§ Work task
Exact reproduction required: the lines below from the line with "(1) short-read WGS" to the line with "(3) linked-read WGS", both ends included, and no others.

§ Records supplied
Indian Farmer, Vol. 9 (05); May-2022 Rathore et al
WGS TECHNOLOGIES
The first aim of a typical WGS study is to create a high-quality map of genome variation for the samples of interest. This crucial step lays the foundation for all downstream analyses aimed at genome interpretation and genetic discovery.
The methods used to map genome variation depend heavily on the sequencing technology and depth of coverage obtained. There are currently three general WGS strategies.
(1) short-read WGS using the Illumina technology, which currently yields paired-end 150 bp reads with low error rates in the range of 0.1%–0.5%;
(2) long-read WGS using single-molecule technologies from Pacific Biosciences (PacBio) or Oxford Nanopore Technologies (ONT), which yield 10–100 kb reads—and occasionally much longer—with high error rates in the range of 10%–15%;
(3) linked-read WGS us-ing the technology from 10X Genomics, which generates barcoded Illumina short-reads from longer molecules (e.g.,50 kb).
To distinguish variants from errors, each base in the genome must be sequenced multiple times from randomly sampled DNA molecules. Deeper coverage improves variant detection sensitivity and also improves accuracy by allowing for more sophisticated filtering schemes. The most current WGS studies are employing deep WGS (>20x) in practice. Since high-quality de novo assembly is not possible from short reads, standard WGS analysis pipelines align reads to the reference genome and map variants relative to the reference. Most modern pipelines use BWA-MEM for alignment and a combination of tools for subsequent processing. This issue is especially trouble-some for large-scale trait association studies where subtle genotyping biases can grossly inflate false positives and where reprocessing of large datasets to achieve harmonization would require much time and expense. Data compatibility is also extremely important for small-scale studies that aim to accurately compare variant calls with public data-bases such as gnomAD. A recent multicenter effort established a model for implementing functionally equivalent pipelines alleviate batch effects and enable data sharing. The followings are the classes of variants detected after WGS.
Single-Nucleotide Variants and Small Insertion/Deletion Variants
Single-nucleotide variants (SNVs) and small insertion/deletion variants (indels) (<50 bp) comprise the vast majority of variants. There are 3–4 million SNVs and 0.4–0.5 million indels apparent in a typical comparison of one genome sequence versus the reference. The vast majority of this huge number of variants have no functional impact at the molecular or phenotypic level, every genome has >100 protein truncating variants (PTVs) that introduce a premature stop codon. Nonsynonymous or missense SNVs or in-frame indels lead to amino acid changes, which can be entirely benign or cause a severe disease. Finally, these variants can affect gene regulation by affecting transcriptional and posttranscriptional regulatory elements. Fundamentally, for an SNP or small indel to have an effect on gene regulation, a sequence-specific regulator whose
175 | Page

§ Result of the exercise
(1) short-read WGS using the Illumina technology, which currently yields paired-end 150 bp reads with low error rates in the range of 0.1%–0.5%;
(2) long-read WGS using single-molecule technologies from Pacific Biosciences (PacBio) or Oxford Nanopore Technologies (ONT), which yield 10–100 kb reads—and occasionally much longer—with high error rates in the range of 10%–15%;
(3) linked-read WGS us-ing the technology from 10X Genomics, which generates barcoded Illumina short-reads from longer molecules (e.g.,50 kb).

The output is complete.